The required lines are those that contain "size"; pull them out of the data and copy them.

━━━━━━━━━━

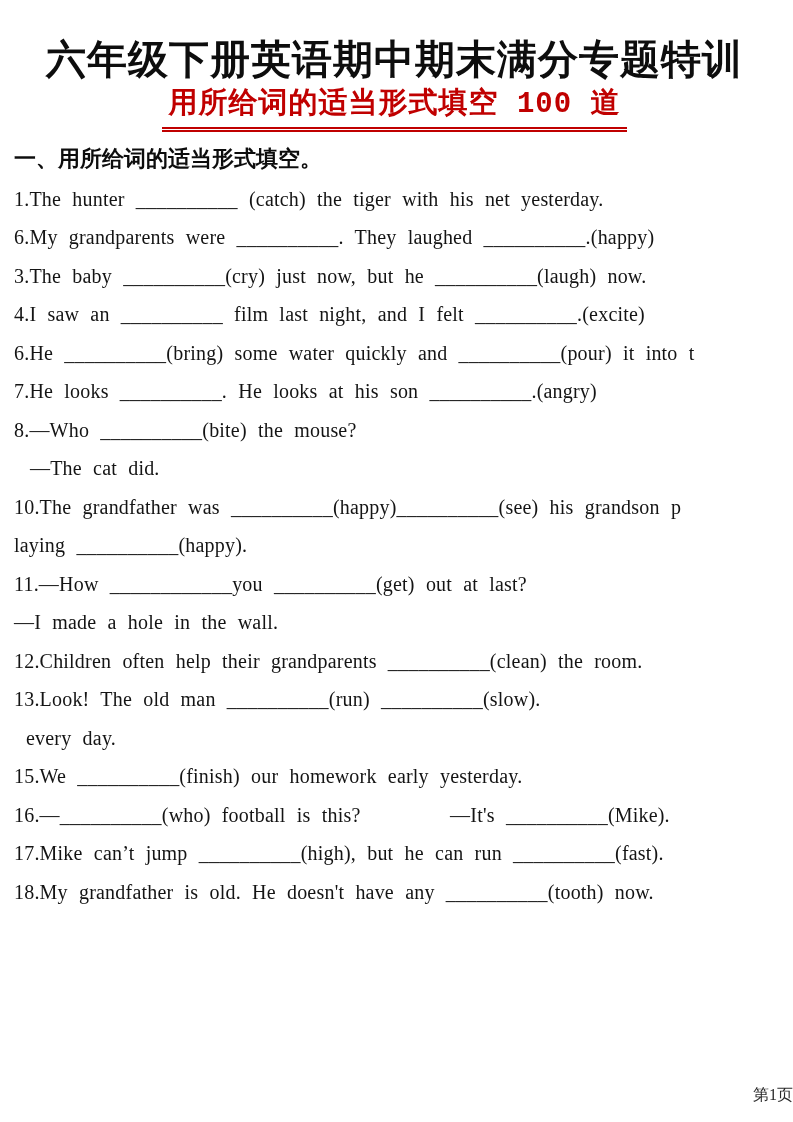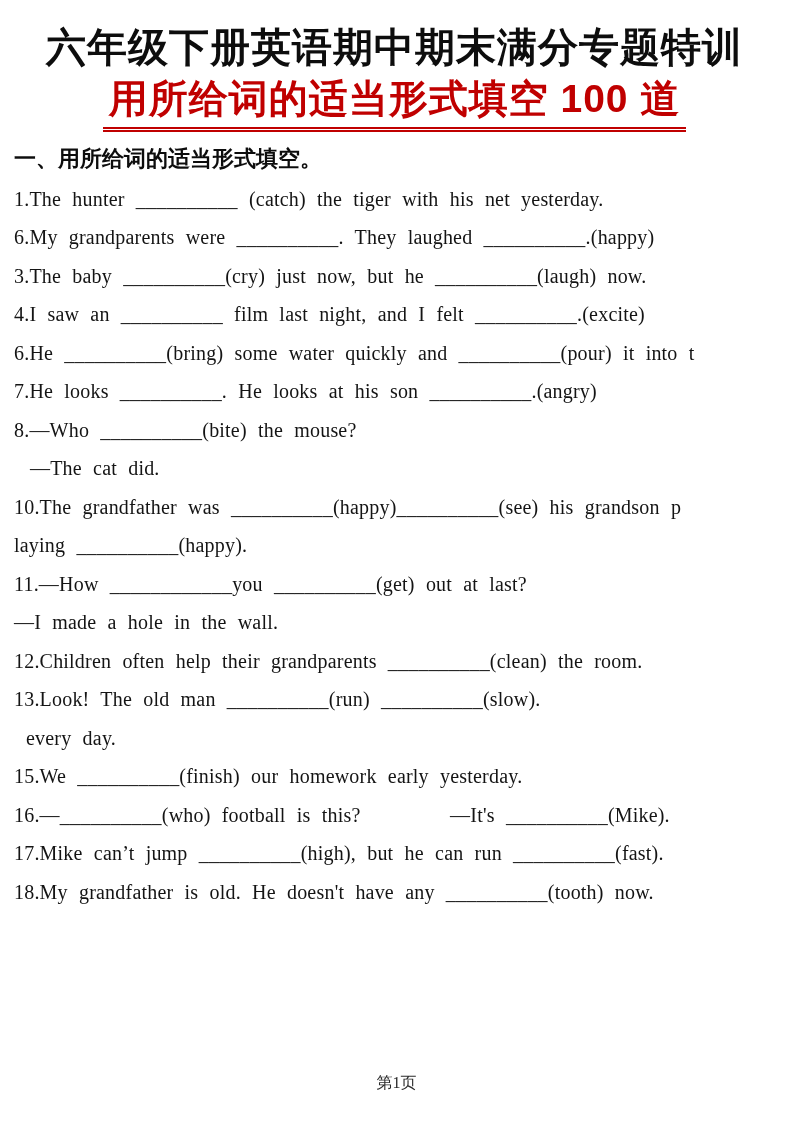--- a/index.html
+++ b/index.html
@@ -12,42 +12,42 @@
     height: 1122px;
     overflow: hidden;
     font-family: "Liberation Serif", serif;
     color: #141414;
   }
   .page {
     position: relative;
     width: 793px;
     height: 1122px;
     box-sizing: border-box;
-    padding: 12px 18px 0 14px;
+    padding: 24px 18px 0 14px;
     background: #ffffff;
   }
   .doc-title {
     margin: 12px 0 4px 0;
     text-align: center;
     font-family: "Liberation Sans", sans-serif;
     font-weight: 900;
     font-size: 40px;
     line-height: 1.15;
     letter-spacing: 1px;
     color: #0d0d0d;
   }
   .subtitle-wrap {
     text-align: center;
     margin: 6px 0 12px 0;
   }
   .doc-subtitle {
     display: inline-block;
-    font-family: Liberation Sans, sans-serif;
+    font-family: Liberation Mono, monospace;
     font-weight: 900;
-    font-size: 39px;
+    font-size: 29px;
     line-height: 1.2;
     color: #c00000;
     border-bottom: 5px double #c00000;
     padding: 0 6px 4px 6px;
     letter-spacing: 1px;
     text-align: center;
   }
   .section-heading {
     margin: 10px 0 6px 0;
     font-family: "Liberation Sans", sans-serif;
@@ -61,23 +61,23 @@
     line-height: 38.5px;
     white-space: pre;
     word-spacing: 0.30em;
     letter-spacing: 0.2px;
   }
   .indent-md { padding-left: 16px; }
   .indent-sm { padding-left: 12px; }
   .page-footer {
     position: absolute;
     left: 0;
-    bottom: 28px;
+    bottom: 16px;
     width: 100%;
-    text-align: center;
+    text-align: right;
     font-size: 16px;
     color: #2a2a2a;
   }
 </style>
 </head>
 <body>
 
 <div class="page">
 
   <h1 class="doc-title">六年级下册英语期中期末满分专题特训</h1>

━━━━━━━━━━

- **RESULT BELOW**
     font-size: 40px;
-    font-size: 39px;
+    font-size: 29px;
     font-size: 16px;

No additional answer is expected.